ElseIf cat <> "" And subcat = "" Then
    cat = Replace(cat, ",", "','")
    BCSFilters = BCSFilters & " AND UPPER(sca.cat) IN ('" & cat & "')"
   
ElseIf cat = "" And subcat <> "" Then
    subcat = Replace(subcat, ",", "','")
    BCSFilters = BCSFilters & " AND UPPER(sca.subcat) IN ('" & subcat & "')"
End If

以上只是两组,但它应该让您了解我必须为构建 where 子句做什么。

我找不到使用 ADODB 让记录集工作的方法,我不确定这是否会更快。如果可能的话,我需要做这个 DSNless,因为该文件被广泛的用户使用。任何人都可以想到的任何事情都可能有助于减少查询中的大量时间?

编辑:

添加我为记录集尝试的代码:

Dim conn As Object
Dim rs As Object

Set conn = CreateObject("ADODB.Connection")
Set rs = CreateObject("ADODB.Recordset")
CS = "Driver=Amazon Redshift (x64);DATA SOURCE=RS1.us-east-1.redshift.amazonaws.com;PORT=8192;DATABASE=db1;UID=user;PWD=fakepasswrod;sslmode=require"

conn.Open CS

Set RegAtt = ThisWorkbook.Sheets(Sheet6.Name)
RegAtt.Cells.Clear
RegSql = "SELECT cl,reg,curr FROM schema.table1"

rs.Open RegSql

With RegAtt.ListObjects.Add(xlSrcQuery, rs, Destination:=RegAtt.Range("$A$1")).QueryTable
    '.CommandText = RegSql
    .RefreshStyle = xlInsertDeleteCells
    .AdjustColumnWidth = True
    .ListObject.DisplayName = "LO_2"
    .Refresh BackgroundQuery:=False
End With

那个连接字符串我得到一个找不到驱动程序的错误。

这个CS = "Driver=Amazon Redshift (x64);SERVER=RS1.us-east-1.redshift.amazonaws.com;PORT=8192;DATABASE=db1;ID=user;PASSWORD=fakepasswrod;sslmode=require"

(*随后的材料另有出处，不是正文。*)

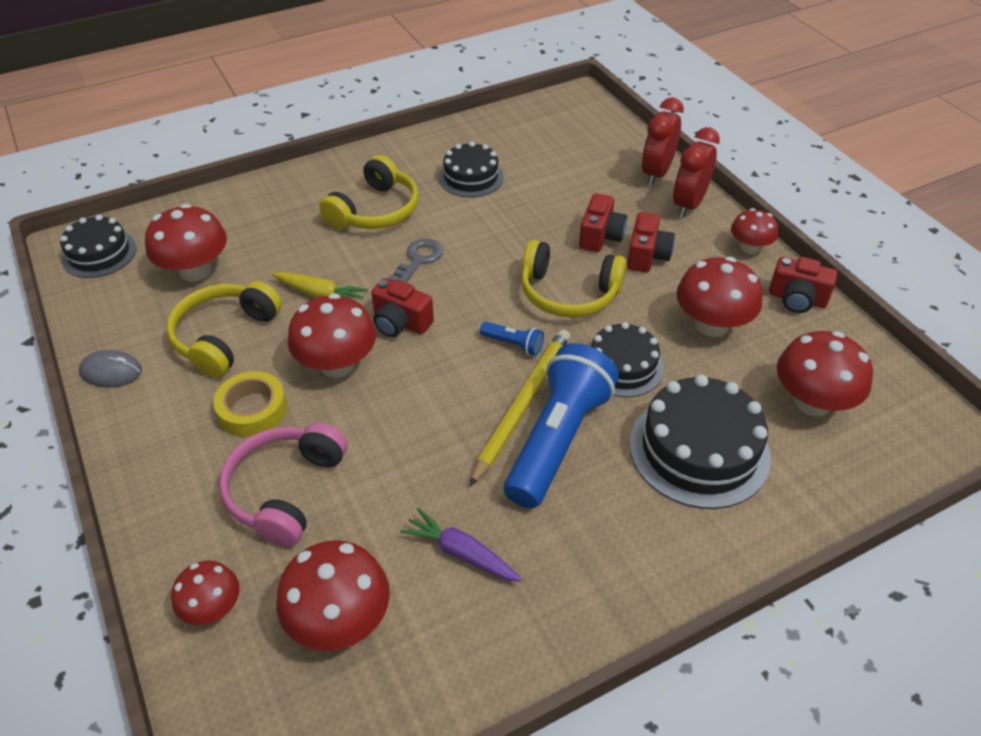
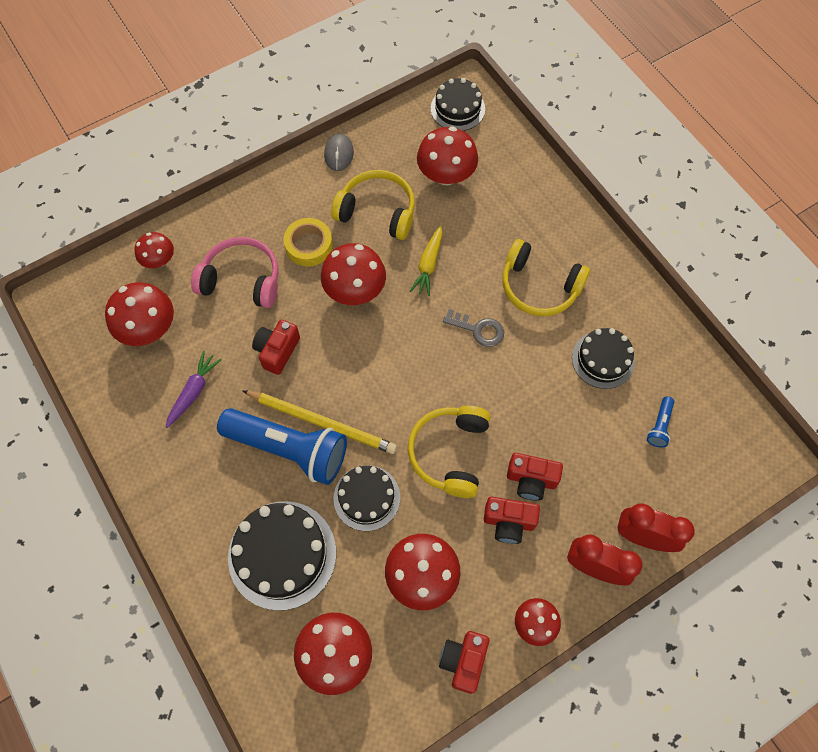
camera: 85 degrees right, 20 degrees up
(400, 323) = (402, 326): red camera -> red camera (277, 351)
(513, 344) = (385, 412): blue flashlight -> blue flashlight (659, 426)

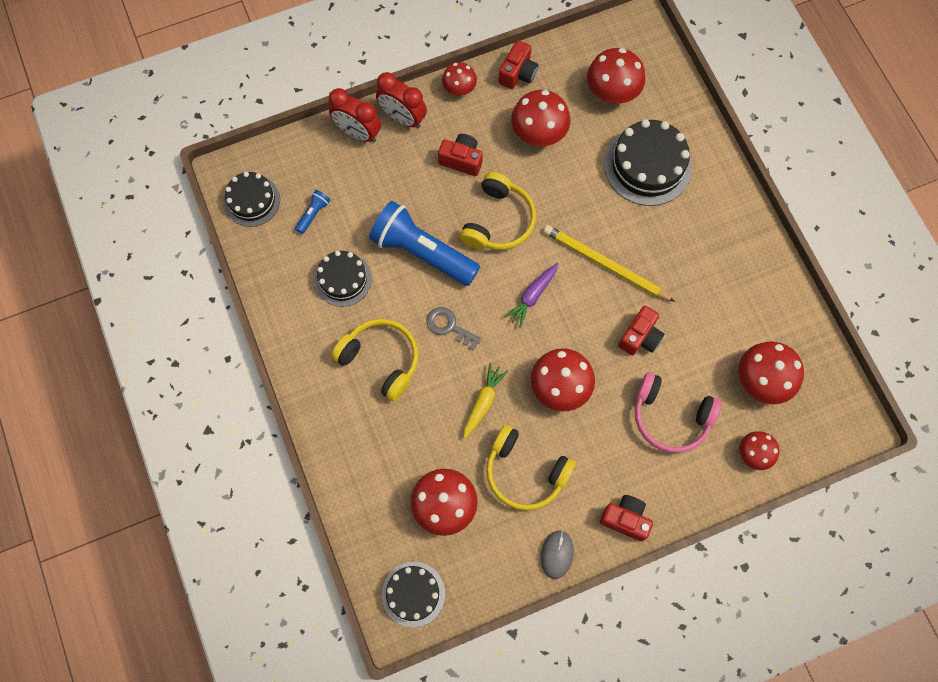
camera: 170 degrees left, 5 degrees up
(193, 392) = (719, 311): purple carrot -> purple carrot (532, 296)
(289, 449) = (636, 246): blue flashlight -> blue flashlight (422, 252)
(309, 245) = (600, 444): yellow tape -> none
(366, 498) = (574, 197): black cake -> black cake (252, 201)
(531, 480) = (435, 188): red camera -> red camera (625, 519)

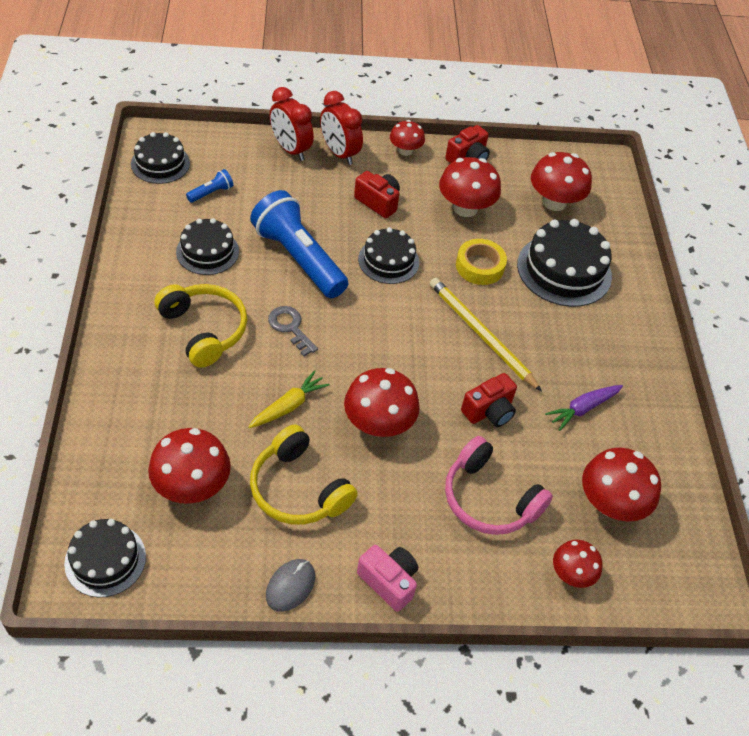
camera: 15 degrees right, 20 degrees down
(498, 221) = (388, 261): yellow headphones -> black cake
(532, 296) = (391, 334): purple carrot -> purple carrot (583, 409)
(576, 193) = (479, 266): none -> yellow tape
(625, 519) = (389, 581): red camera -> pink camera

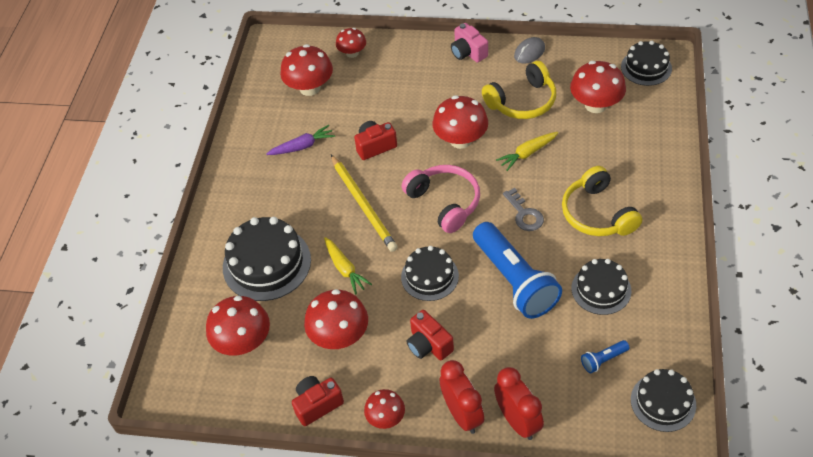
camera: 160 degrees left, 0 degrees up
(298, 489) = (522, 101): yellow headphones -> yellow headphones turned 90 degrees clockwise
(479, 266) = (345, 269): yellow tape -> yellow carrot
(489, 499) = (392, 92): pink headphones -> pink headphones (444, 202)

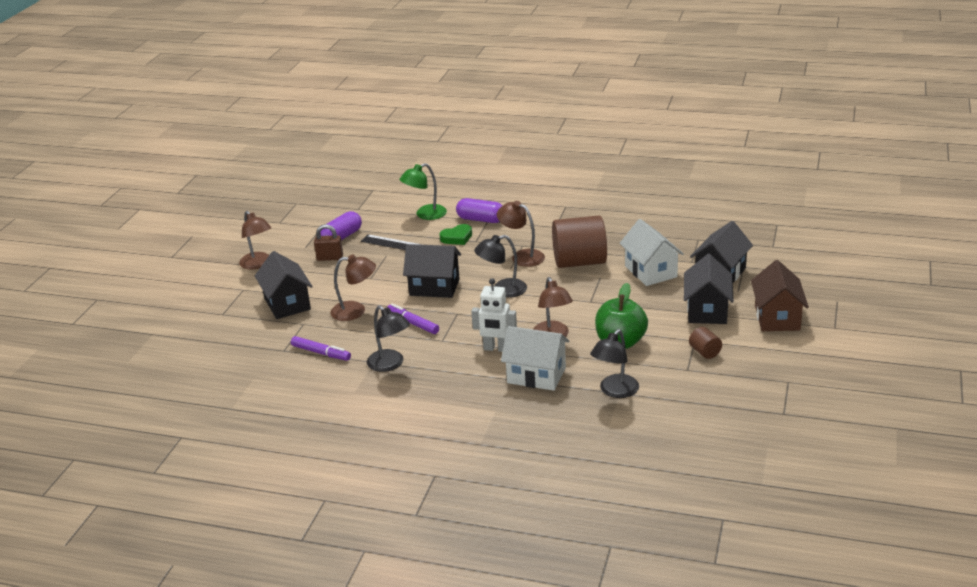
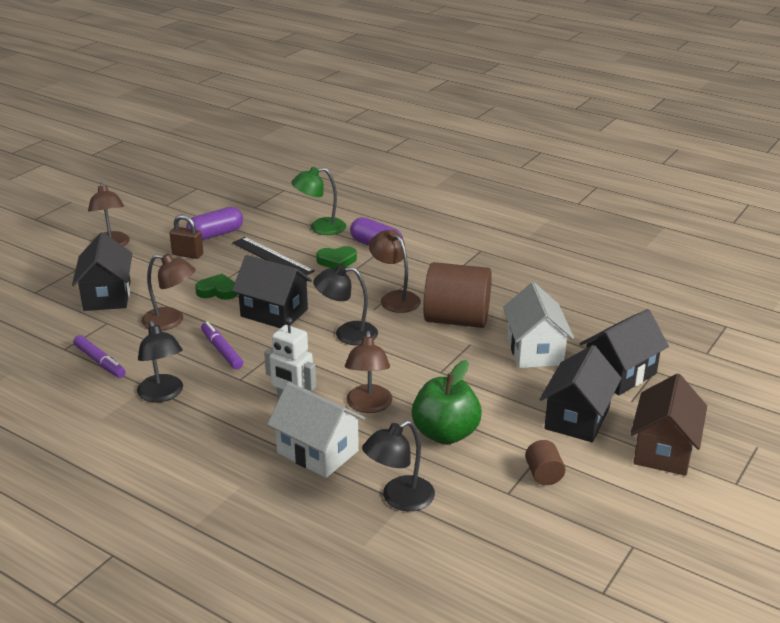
camera: 15 degrees right, 0 degrees up
(376, 281) = (218, 291): none -> green heart

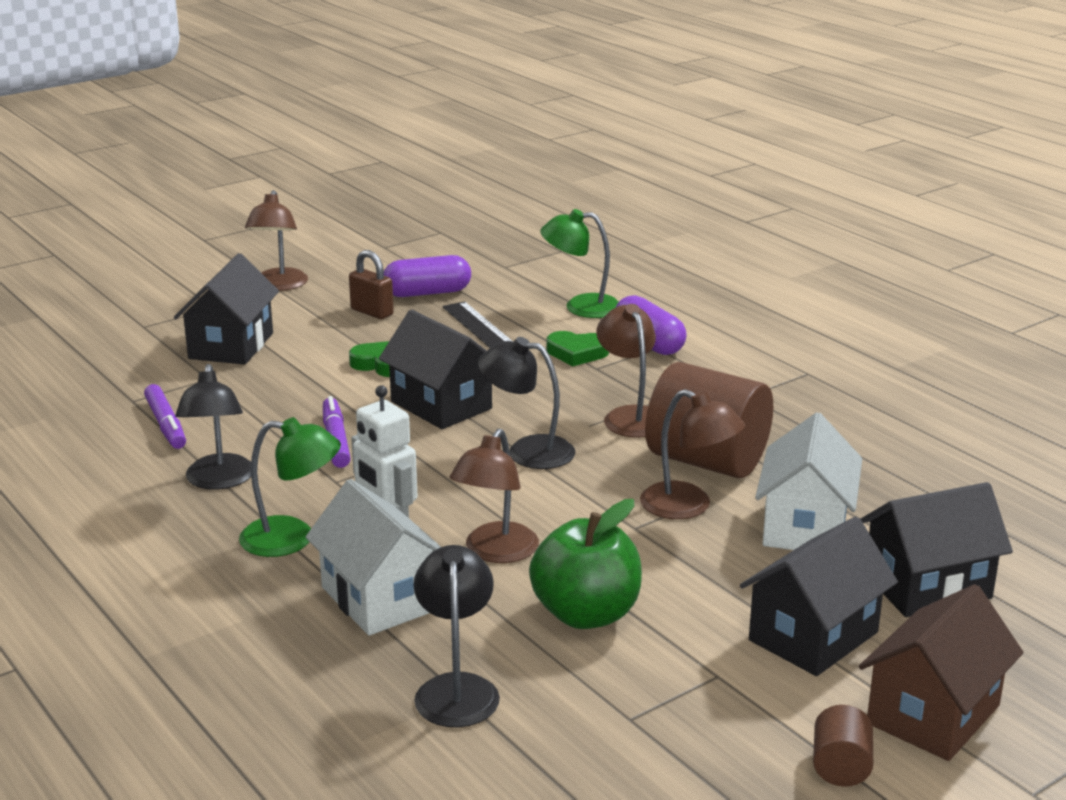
camera: 20 degrees right, 5 degrees down
(171, 321) = (292, 391): brown lamp -> brown lamp (688, 507)
(237, 424) = (292, 538): none -> green lamp
(399, 499) = (456, 688): black lamp -> black lamp turned 105 degrees clockwise
(543, 474) = (705, 705): brown cylinder -> brown cylinder (840, 767)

我得到 3709 - 连接不能用于执行此操作。在这种情况下,它要么是关闭的,要么是无效的。

【问题讨论】:

仅供参考 ThisWorkbook.Sheets(Sheet1.Name)Sheet1 相同 I cannot find a way to get recordsets working using ADODB 如果这是主要问题,那么您尝试了什么以及遇到了什么错误?您的“集群上”时间是最后一条记录的时间,还是只是返回初始结果的时间?这两次可能完全不同...... @TimWilliams 我更新了记录集尝试。 您是在 32 位还是 64 位的 Excel 中运行的?驱动的位数是否与 Excel 匹配? 64 是的,它匹配。 【参考方案1】:

这不会改变性能,但您可能会发现采用更加面向对象的方法来构建查询会带来好处。例如,如果你定义一个类模块来保存参数和逻辑,那么构建脚本就会变成这样;

Sub BuildFilters()

    Dim wb As Workbook, ws As Worksheet, response
    Set wb = ThisWorkbook
    Set ws = wb.Sheets(1)
    
    Const msg1 = "You have chosen no Site, Cluster or FBN filters," & _
                 "this will pull all data and may take some time" & vbNewLine & _
                 "Do you wish to continue?"
    Const msg2 = "Exiting data retrieval, please enter Site, Cluster or FBN filters and restart"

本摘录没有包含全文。